インクルーシブデザインの視点から見たダイバーシティとは?〈後編〉

求められるのは、個を活かすファシリテータータイプのリーダー

前編では、本質を誤解したままダイバーシティに対応せざるを得ない日本企業の現状を紹介し、インクルーシブデザインを専門にする京都大学総合博物館の塩瀬准教授にそこで表出している問題を指摘してもらった。では、ダイバーシティの概念を日々の事業活動にどのように取り入れていけばよいのか。インクルーシブデザインの視点がそのヒントになりそうだ。

一人ひとりと
向き合うためのIoT化を

近年、塩瀬氏は、プロダクト、サービスだけでなくワークプレイス自体にインクルーシブデザインの考え方を持ち込んだインクルーシブワークプレイスやインクルーシブファクトリーのデザインを提唱している。

「働く人、それぞれの思いや考えを尊重した働き場所でありながら、仕事もうまく回っていく仕組みをつくっていくことができれば理想」と塩瀬氏は話す。

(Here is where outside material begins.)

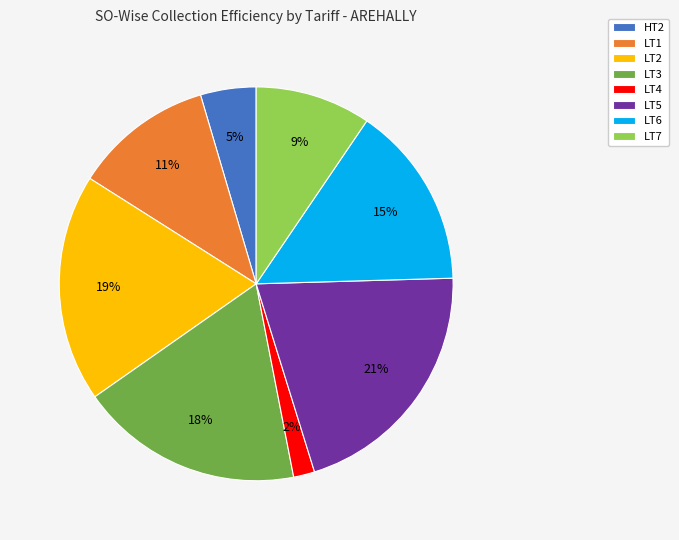

To the nearest percent, what is the average slice percentage?

12%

「それを可能にするために働く場所のデザインも含めて変えていけば、働く人の個性がより活かされ、それだけ新しいアイデアが生まれる素地もでき上がっていくことになります」と、場の重要性に言及する。

働く人それぞれの多様性を尊重して個性を伸ばしていくマネジメントを実践するには、マネージャーが一人ひとりとじっくり向き合う時間が必要だ。

「リーダーがその時間を割けるように、IoTを活用することによって多様なメンバー一人ひとりの個性や能力に対してきめ細かく対応したり、一人ひとりのその日の調子や体調変化を本人もまわりも把握したりすることもできるはず。今までは椅子に座っている時間の長さで仕事のパフォーマンスを判断していましたが、多様さ複雑さに向き合う技術が手に入った今こそ、働き方改革にIoTを活用していくべきではないか」と説く。

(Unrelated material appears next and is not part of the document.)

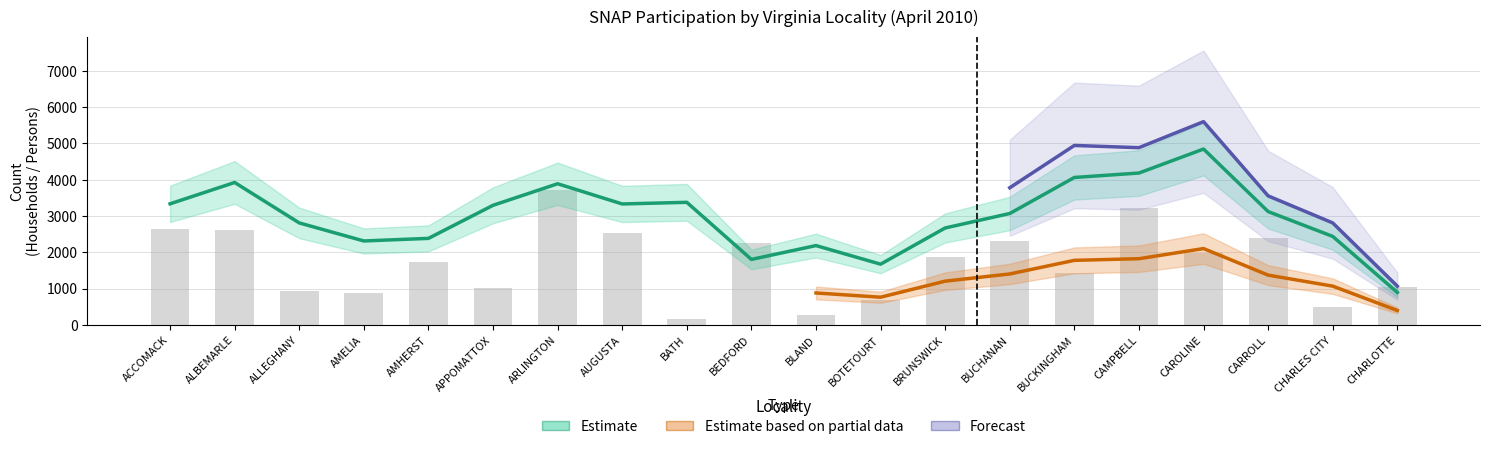

Rank the categories by PERSONS PA value from lowest to highest.

BATH, BLAND, CHARLES CITY, BOTETOURT, AMELIA, ALLEGHANY, APPOMATTOX, CHARLOTTE, BUCKINGHAM, AMHERST, BRUNSWICK, CAROLINE, CARROLL, ALBEMARLE, BEDFORD, ACCOMACK, AUGUSTA, CAMPBELL, BUCHANAN, ARLINGTON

真のダイバーシティを実現し、「できなくさせられている」ことを「できるようにする」に変える試みが日本企業にブレークスルーを生みだす可能性を秘めている。


塩瀬 隆之(Shiose Takayuki)

京都大学総合博物館准教授。京都大学工学部精密工学科卒業、同大学院修了。京都大学総合博物館准教授を経て2012年 7月より経済産業省産業技術環境局課長補佐(技術戦略担当)。14年7月京都大学総合博物館准教授に復職。共著書に「インクルーシブデザイン」など。日本科学未来館「“おや?“っこひろば」の総合監修者、NHK Eテレ「カガクノミカタ」の番組制作委員なども務める。